Our 1989 Sheboygan Symphony tour of Germany (see the previous two posts) ended at the Zurich Airport for a flight back to O'Hare, but a friend and fellow musician, Ellen Luebke, and I planned to extend our time in Europe with that drive. The only snag was that the car rental agency wouldn't allow an automatic-shift vehicle to be taken into Italy (too prone to being broken into, they said), so we had to take a stick shift. By this time, I'd learned to manage one, but Ellen couldn't, so I would have to be the sole driver. So, with our instruments (and my tux) shipped back with the SSO to Sheboygan, we headed eastward to Austria.
Our first overnight stay was just over the border in the very pleasant town of Feldkirch:
From there we continued on to Innsbruck, enjoying the Tyrolian vistas along the way:
Somewhere on this drive we saw this attractive house overgrown with vines and flowers:
I'd been in Innsbruck on my first European trip, in 1969 (see BOXES 36-37); this time we met up with a friend of mine, the art historian Mark Zucker, and his wife, Susan. (I'd ridden through central Italy with Mark in 1973: see BOXES 80-81.) I'm sorry I took no photos of the Zuckers in Innsbruck. As we continued on to Salzburg (which neither of us had ever visited), we passed a fantastically forbidding castle-fortress situated amidst the Alps:
Only now have I learned its name: Festung (Fortress) Hohenwerfen, built by the Archbishops of Salzburg in the 11th Century.
Salzburg is a great city for walking: fairly small and filled with handsome buildings, parks, fountains and views of the River Salzach and surrounding mountains. The next four photos show (1) the Chapter Fountain (Kapitelschwemme) with Hohensalzburg Castle standing above the town; (2) the Residenz Fountain with one side of the Cathedral behind it; (3) another McDonalds ironwork sign (not quite as beautiful as the one in Rothenburg I showed in BOXES 178-179); (4) a flowery garden with the Cathedral in the background and the Castle above it.
The next photo was taken from the Castle, looking down on the Cathedral in the far right foreground and the Franciscan Church with the sharp spire on the left:
It must have been from this vantage point that we could see the hazy nearby countryside as well:
I haven't been able to identify this next photo--maybe it's of an Archbishop's throne? We went to one concert while we were in Salzburg, a piano recital in a mirrored salon that Mozart would have played in--but it was Romantic and modern music on a modern piano, too loud for a small room.
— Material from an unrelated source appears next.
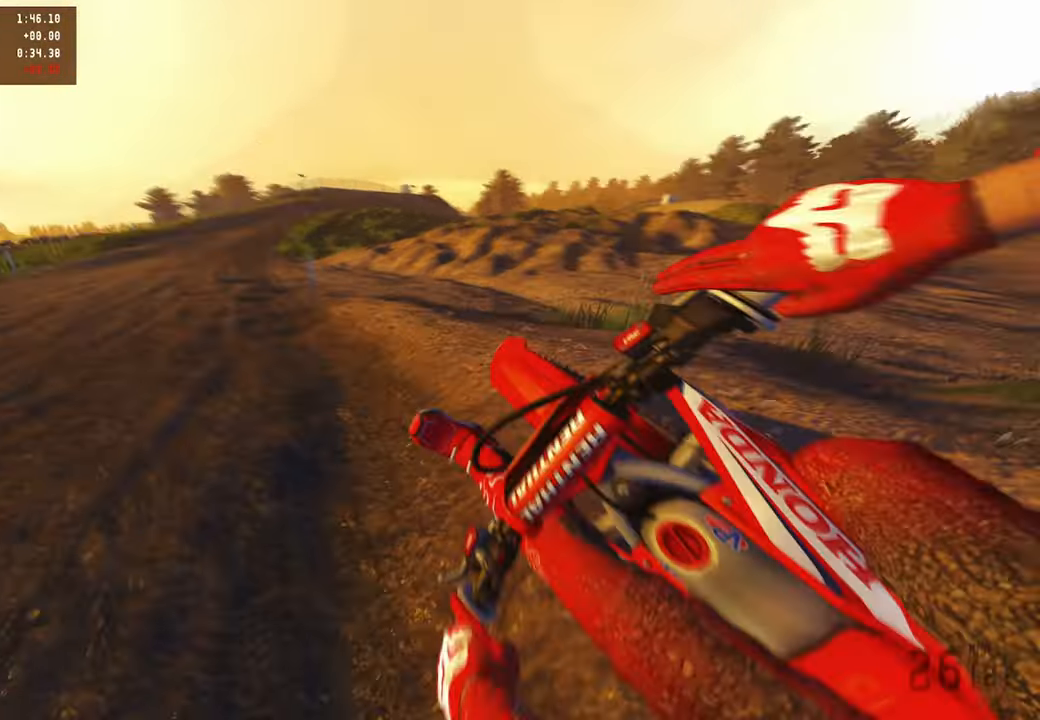
{"buttons": ["R2"], "left_stick": "up", "right_stick": "up-right", "events": [[100, "left_stick", "up"], [434, "right_stick", "up-right"]]}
No photo, but I did take another panoramic view of the town, this one from a bluff looking toward the Castle:
Just outside of Salzburg we visited the gardens of Hellbrunn Palace. For some reason my photos were severely under- or overexposed, but I'll include them here, with some digital adjustment, just for the record of the trip:
Camera troubles persisted as we stopped at some Austrian lake and eventually reached the city of Linz, where you see their Cathedral in the background:
I assume the next two photos are also of Linz streets--I don't recall stopping in any other sizable cities before getting to Vienna:
My next two photos, of a baroque-era church or palace or monastery, are equally overexposed, but I kind of like their ghostly qualities. They were taken either in Linz or at Melk Abbey, our next stop, a large monastery complex on a bluff above the Danube.
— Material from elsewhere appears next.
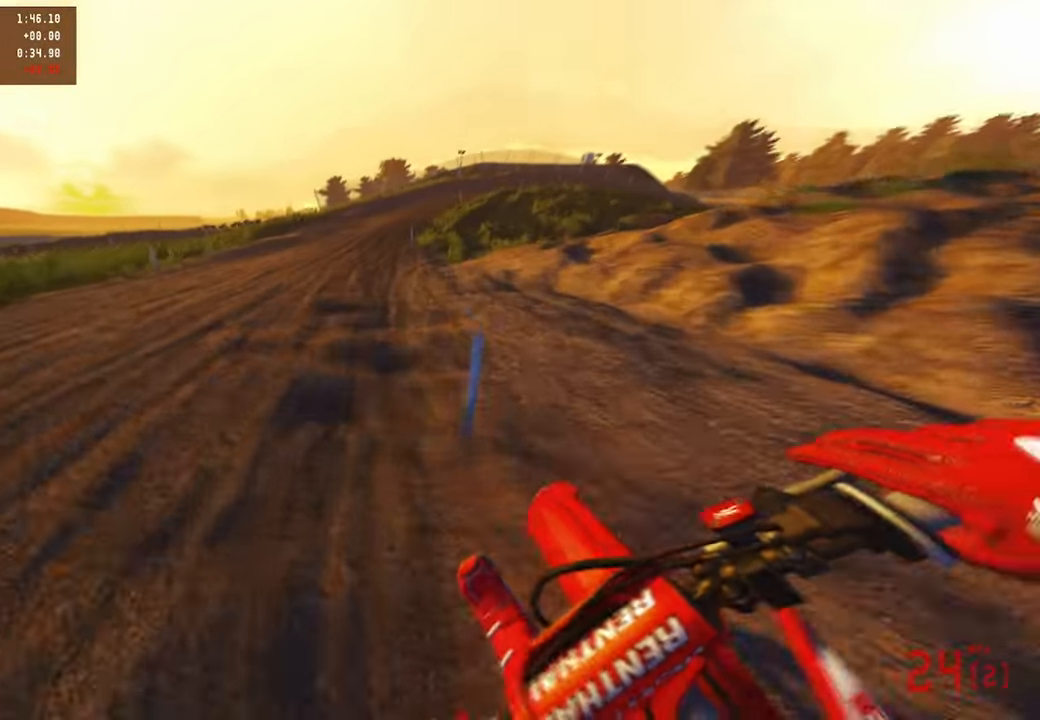
{"buttons": ["R2"], "left_stick": "up-right", "right_stick": "center", "events": [[200, "left_stick", "center"], [367, "right_stick", "center"], [417, "left_stick", "up-right"]]}
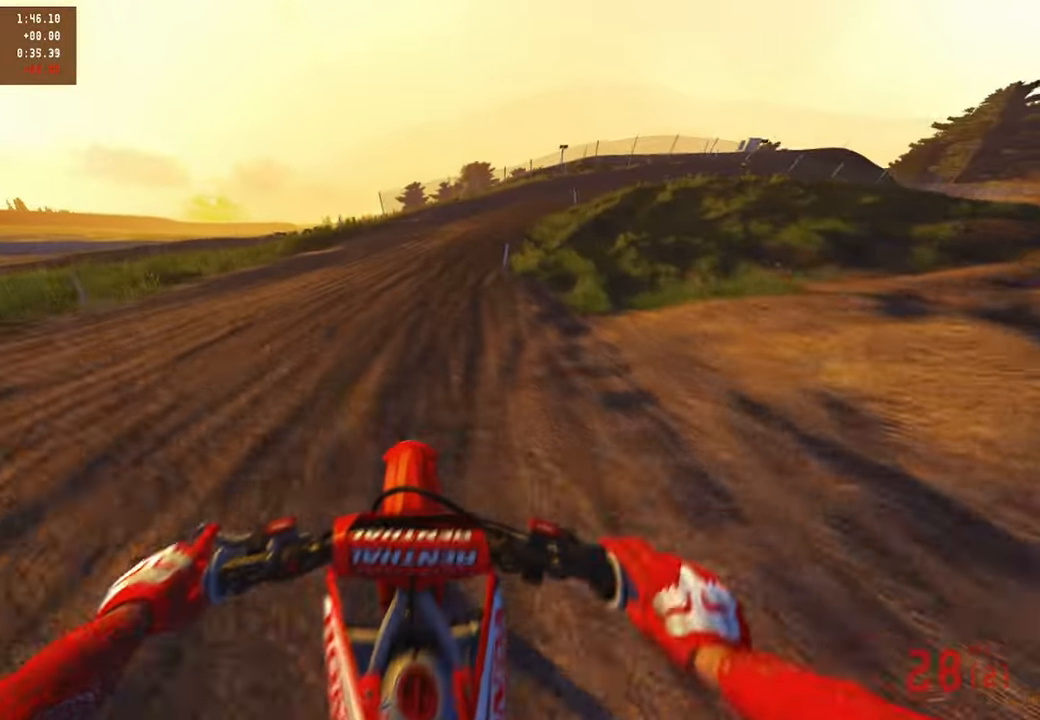
{"buttons": ["R2", "R3"], "left_stick": "up-right", "right_stick": "up-left", "events": [[17, "R1", "down"], [134, "R1", "up"], [167, "right_stick", "left"], [367, "right_stick", "up-left"], [384, "R3", "down"]]}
Via Google Images I've been able to ID the rich interior of the church at the right: Melk Abbey. From there it was on to Vienna. Below is the last of this series of badly overexposed photos, this one of the Graben, the famous street in the Old City:
I took very few photos of Vienna on this trip, maybe because I had visited the city in 1972 (see BOXES 59-60) and didn't want to 'repeat' shots. But here's a shot outside the Kunsthistorisches Museum:
And here I am standing in front of 19 Berggasse, where Sigmund Freud lived and psychoanalyzed. I took one other picture of the address: it's accidentally under-exposed, but maybe that gives it a more "Freudian" quality:
I did 'repeat' shots of the Belvedere museum and its garden, though this time with Ellen in one photo:
And here are a couple of not quite 'postcard' views of sacred and secular Vienna landmarks: St Stephen's Cathedral with its striking zigzag roof pattern and the famous statue of Johann Strauss II:
Our last stop in Austria before crossing the border into Hungary was the town of Eisenstadt, the location of Esterhazy Castle (really more of a palace), where the Esterhazy Princes ruled for centuries and Joseph Haydn was in charge of the music:
Haydn had a house in the town, now a Haydn Museum:
We spent the next night over the border, in Sopron, Hungary, where I took this photo of the town's Fire Tower with its medieval and Renaissance elements:
Our drive took us across a portion of the great plains of Hungary:
. . . and to Eszterháza, the palace built in the 1760s by Prince Nicholas Esterhazy. (Not to be confused with Schloss Esterhazy, the Ancestral family seat in Eisenstadt we had seen the day before.) This is where Haydn and his musicians had to spend long months in the isolated countryside. My first photo, of an elaborate roofline sculpture, doesn't seem to be of the palace itself--maybe a carriage house? In any case, the next photo is definitely of the palace, with Ellen in front:
Closer views:
The interiors, including rooms where Haydn gave concerts, were pretty elegant:
My next two photos are of a body of water that must be the Danube after we left Eszterháza and continued on toward Budapest:
But it's definitely the Danube in the next shot, flowing through the center of the Hungarian capital. We're on the Buda side (where our lodging was), with Pest across the river:
This part of Buda, on a bluff, has an impressive set of terraces and monuments overlooking the Danube, with Buda Castle, a former palace now a museum, dominating the bluff. Here is part of a monumental gate with a mythic bird that is a symbol of Hungary:
And here's a closer view of the gate, plus some kids congregating around a fountain:
Part of the complex on Buda Hill is the Matthias Church, where some of the kings of Hungary were crowned:
And here is Fisherman's Bastion, built around 1900:
I wish I had taken more photos of the crowds around the complex, and especially of the excellent street musicians. But my next shot, from below Fisherman's Bastion, is of the Parliament Building across the river:
After crossing the Danube I took these photos looking back at Buda with the Matthias Church and the Castle:
Over the next couple of days we did a lot of walking through the streets of Pest, including some broad avenues with elegant though slightly faded buildings; but I'm now surprised to see that I took exactly two more photos while we were in the city. One is of a Victorian-era railroad station (Nyugati Station, built by the team that built the Eiffel Tower; there's another building to the left the mirrors the one we see on the right).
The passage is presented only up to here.